In the US, the mean starting salary for a graduate was $58,862, equivalent to £49,526 at current exchange rates,  according to the National Association of Colleges and Employers. Among the best-paid are those majoring in computer science, who start at an average of $75,900, while the lowest-earning are humanities majors, making $50,681.

Such disparities have started causing problems for UK employers.

For example, as American law firms expanded in London, they’ve been paying newly qualified lawyers up to £160,000, according to City AM. British firms paying less have needed to respond, bumping wages for the most junior attorneys to £125,000, plus bonuses, but still clearly lagging behind.

“Non-US law firms are struggling to compete, or having to compete in new ways,” said Stephen Isherwood, joint chief executive officer of the ISE.

A similar bidding war is taking place in banking. “Salaries are absolutely rising,” said James Uffindell, the founder and CEO of Bright Network, a graduate recruitment company in London. “There is strong competition, and firms are willing to pony up to get the best.”

There are also factors within the UK that could be pushing salary levels down for entry-level workers, said Isherwood.

Employers have been increasingly focused on school leavers — those who end their education before university. The hiring of school leavers is growing faster than for graduates, according to figures compiled by the ISE. In the 2021/22 period, vacancies for this cohort rose by 19% from a year earlier, with firms predicting this would climb to 28% this year.

Graduate vacancies are growing too, but at a slower pace, with an increase of 17% in 2021/22, the data show.

The survey also found that mixed hiring is becoming more widespread: 68% of respondents hire graduates alongside non-graduates for entry level jobs, a 5% increase compared with 2021. “There must be some displacement but putting a number on it is impossible,” Isherwood said.

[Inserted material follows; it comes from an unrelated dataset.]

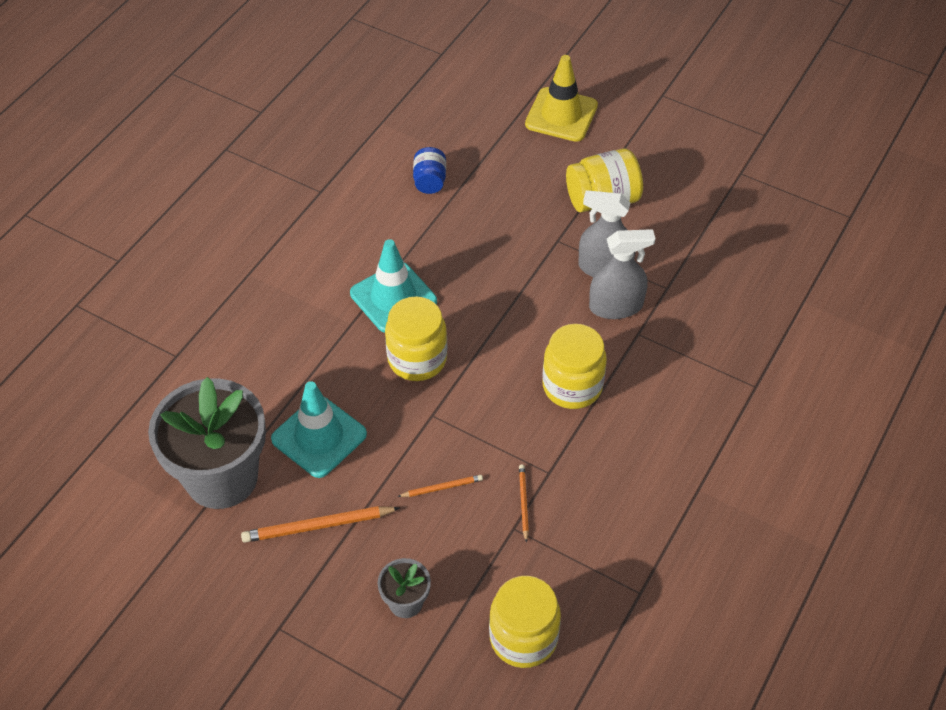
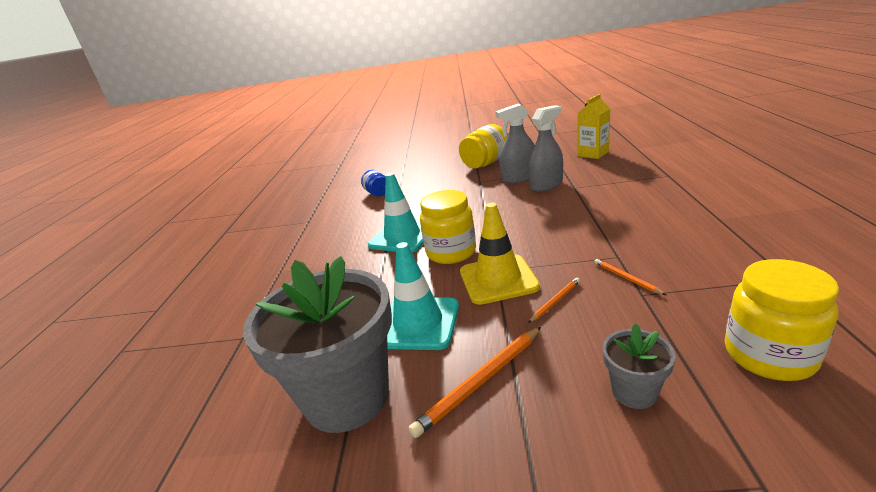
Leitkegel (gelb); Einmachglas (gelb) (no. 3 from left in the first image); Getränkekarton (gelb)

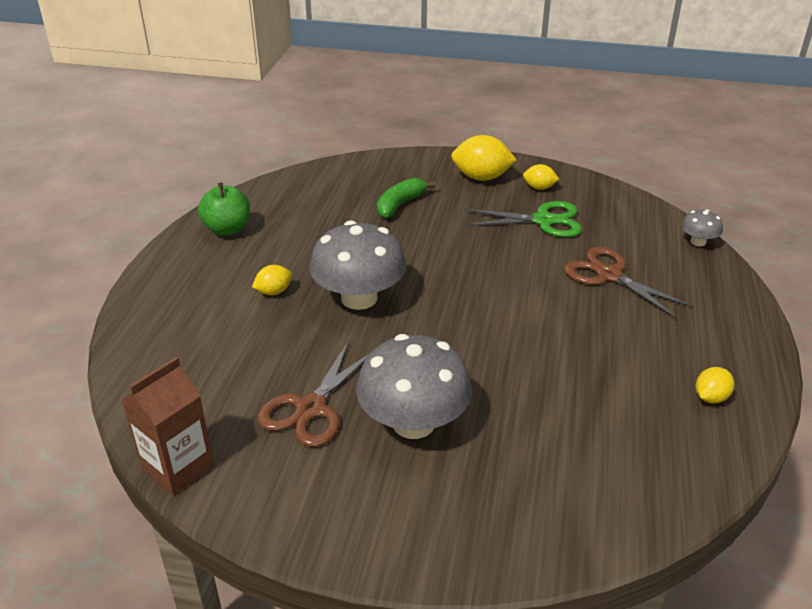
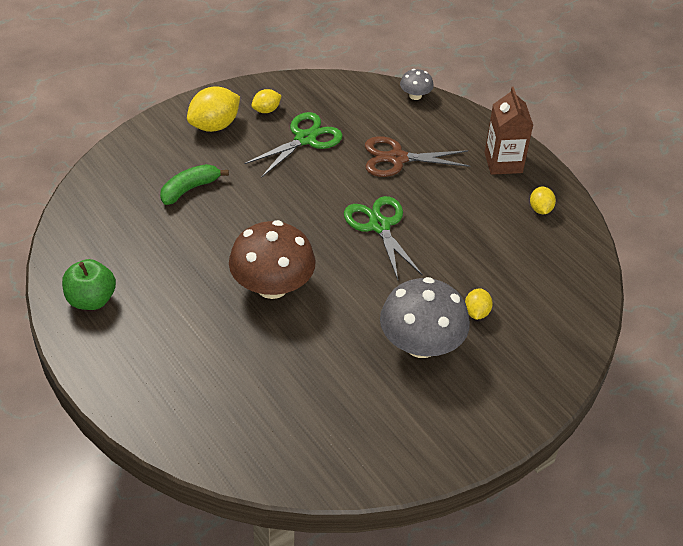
Banane (grün); Pilz (braun); Zitrone (gelb) (no. 3 from left); Schere (braun) (no. 1 from left in the first image); Getränkekarton (braun); Schere (grün) (no. 2 from left)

It is not just the States where graduates are getting a better deal — consider Australia, too, said Cary Curtis, founder and CEO of recruiter Give a Grad a Go in London. “We were surprised by how high the salaries were in Melbourne when we first started working over there,” he said. Minimum graduate salaries are around A$55,000 (£30,598), whereas equivalent positions in London would offer about £25,000, he said. “It’s hard to find someone to work in Melbourne for less than that.”

Curtis said his firm refuses to recruit graduates for jobs paying less than the so-called Real Living Wage, which is £10.90 an hour for the UK, and £11.95 in London. But given double-digit inflation, it “has become noticeably very difficult for people entering the world of work to get by,” he said.

“Grads can look beyond the UK — we have placed a few abroad.” They can also relocate “to tax-free places in the Middle East,” Curtis said.

Of course, similar industries can offer different pay scales depending on the country. For example, privatized healthcare in the US is among the best-paying professions, but not usually in the UK, according to LinkedIn.

“Grads do need to use their common sense, go to places that do have growth and where you can apply skills,” said Dan Hawes, co-founder of the Graduate Recruitment Bureau, a consulting company.